Jagged Little Pill

An adaptation of Alanis Morrissette's 1995 juggernaut album of the same name, Jagged Little Pill weaves together a familial story to capture some of the themes of this seminal soundtrack.


A Christmas letter is the framing device for the storyline, introducing us to the Healy family – an apparently well-off family unit, who are revealed to have underlying struggles with trauma, relationships and identity.


While Diablo Cody's book is certainly stronger than that other contemporary album-to-musical, American Idiot, ultimately it falls a bit flat, seemingly keen to capture many contemporary societal issues but in doing so errs on theatre-in-education rather than a mainstream musical. Given the strength of Morrisette's lyrics, bookending script work seems clunky and unnecessary. While watching it’s hard to not compare to the shows that have done this better, such as Next to Normal and Dear Evan Hansen.


A stellar cast of dynamic performers work with what they’re given, delivering some brilliant performances. At the helm is Natalie Bassingthwaighte as Mary Jane, in a career defining performance. Bassingthwaighte pushes beyond the stereotypical writing of the ‘damaged Mum’ character, commanding attention with her powerhouse vocals and delightful rapport with her onstage family.


Book-wise, the interesting character of Jo gets a raw deal with some sketchy dialogue and a notable absence for a decent part of the show. Jo is, however, rewarded with the best song of the night – You Oughta Know – and Maggie McKenna does not disappoint. Their vocals, grunt and sheer intensity is utterly thrilling and rarely seen on the musical theatre stage. It’s worth seeing the show just to hear McKenna belt.

The standout here is Emily Nkomo, who makes an extraordinary musical theatre debut as Frankie – you simply cannot take your eyes off her. Portraying a role that carries the weight of the show’s frequent woke messages, Nkomo’s endearing characterisation and killer voice draws you in.

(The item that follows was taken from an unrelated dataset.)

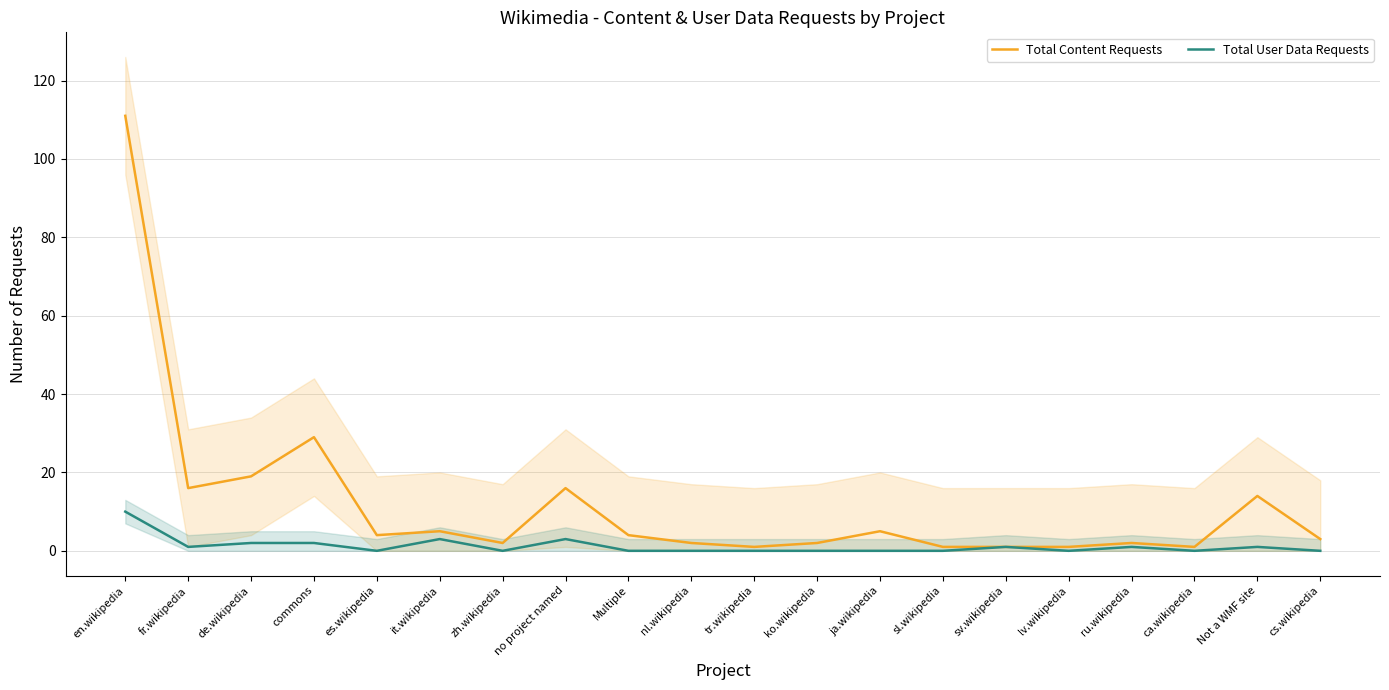

Reading left to right, what are all the values shown in this chart?

Total Content Requests: 111	16	19	29	4	5	2	16	4	2	1	2	5	1	1	1	2	1	14	3
Total User Data Requests: 10	1	2	2	0	3	0	3	0	0	0	0	0	0	1	0	1	0	1	0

The young ensemble sound incredible, particularly supporting Bassingthwaighte in the act one closer, Forgiven. They beautifully execute Sidi Larbi Cherkaoui’s thrilling contemporary choreography, in a style that hereafter must be named after the show itself. Raw, visceral movements bring alive a multitude of settings and is a breath of fresh air on the musical theatre stage.


Peter Rutherford’s nine-piece rock band make magic, Morissette fans will not be disappointed by Tom Kitt’s arrangements, as well as the new songs written especially for the musical.

Jagged Little Pill is good to look at, with clean design and just the right amount of rock concert chaos. Riccardo Hernandez’s scenic design is as slick and versatile as you’d expect from a contemporary show, supported by Lucy Mackinnon’s video design which functions as backdrops and supporting imagery.


While the weaknesses in the book cannot be overlooked, Jagged Little Pill’s exciting Australian team and Morissette’s incredible songs make it a welcome addition to the Melbourne scene. Theatre is back!

 

The Melbourne season of Jagged Little Pill will play Melbourne’s Comedy Theatre through to the end of March. The production will move to Perth’s Crown Theatre from May 14th and due to demand will triumphantly return to Theatre Royal Sydney from July 9th 2022.